REPORTAJE: Jorge Rivera, Director de Mi Casa Family Service

“Mi pasión es ayudar a los jóvenes”

Toda persona que ha recorrido la Park Street de Hartford, a la altura de la Broad Street tiene, necesariamente que detenerse a observar el imponente edificio que se levantó hace unos años en el 590 de dicha calle. Es la sede de Mi Casa Family Service and Educational Center, entidad que en Febrero de este 2011 cumplió 20 años. Conocimos las amplias y remodelas instalaciones y también al máximo responsable y fundador de la organización. Jorge Rivera (61) es el director ejecutivo, nacido en Caguas, Puerto Rico, quien desde 1989 vive en Connecticut; está casado y tiene actualmente 3 hijos, el año pasado perdió al mayor. Graduado en Administración y Mercadeo y en Derecho de la Universidad Interamericana de PR y tiene una Maestría en Trabajo Social y Educación Bilingüe de la Universidad de Connecticut. Nos recibió con gran amabilidad y muy dispuesto a conversar de la historia y de la actualidad de “Mi Casa” que ya es un símbolo de soporte a la comunidad Latina en Hartford.
Jorge, ¿Qué lo motivó para venir por estos lados del país?
-Realmente vine por aventura, la idea era experimentar lo que escuchaba por conversaciones, de cómo se vive en los Estados Unidos. Estuve por muchos años en Hartford y actualmente resido en Newington. Vine con mi familia y una formación profesional, soy abogado, trabajé en el Departamento de Justicia de Puerto Rico y tuve una oficina con un colega en Caguas y Rio Piedras. Al poco tiempo de llegar tengo un contrato con el Sistema de Educación para establecer unos programas de prevención de drogas en la Escuela Elemental, ahí me doy cuenta de la realidad del puertorriqueño en este área de Hartford.
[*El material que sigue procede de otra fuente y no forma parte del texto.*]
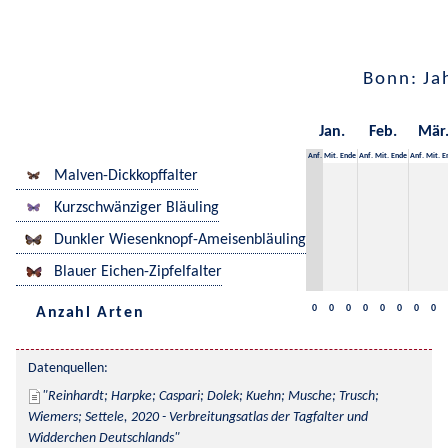
Bonn: Ja
Jan.
Feb.
Mär
Anf.
Mit.
Ende
Anf.
Mit.
Ende
Anf.
Mit.
E
Malven-Dickkopffalter
Kurzschwänziger Bläuling
Dunkler Wiesenknopf-Ameisenbläuling
Blauer Eichen-Zipfelfalter
0
0
0
0
0
0
0
0
Anzahl Arten
Datenquellen:
Reinhardt; Harpke; Caspari; Dolek; Kuehn; Musche; Trusch; 
Wiemers; Settele, 2020 - Verbreitungsatlas der Tagfalter und 
Widderchen Deutschlands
-¿Logró establecer los programas de prevención que menciona?
-Sí, incluso lo llegué a hacerlo en el Bulkeley High School. Luego me hize voluntario de HART. Supe de un estudio del Concilio Hispano de la Salud, donde decía que habían familias latinas donde los niños que eran víctimas de drogas y de alcohol, a veces no lo consumían ellos pero si sus padres. El problema era que los menores no podían recibir tratamiento hasta la mayoría de edad, entonces eran puestos en centros de detención, que yo los llamo cárceles.
-¿Y cuál fue la respuesta que usted o su gente les dio a esa situación?
-Basado en eso, nos establecemos como un programa de manejo de casos. Niños que habían sido adjudicados por el Tribunal de Menores -hasta 16 años-, íbamos al tribunal y abogamos por ellos y nos lo daban con ciertas condiciones. Es así que organicé la infraestructura, recibí apoyo de HART, nos cubrieron en su sombrilla corporativa mientras nosotros nos desarrollábamos. Empezamos llamándonos CMAY, Case Management for Adjustment of Youth, por aquello de que a la mamá le decimos de cariño “may”. Después la ambición mía fue convertirlo en una agencia multiservicios.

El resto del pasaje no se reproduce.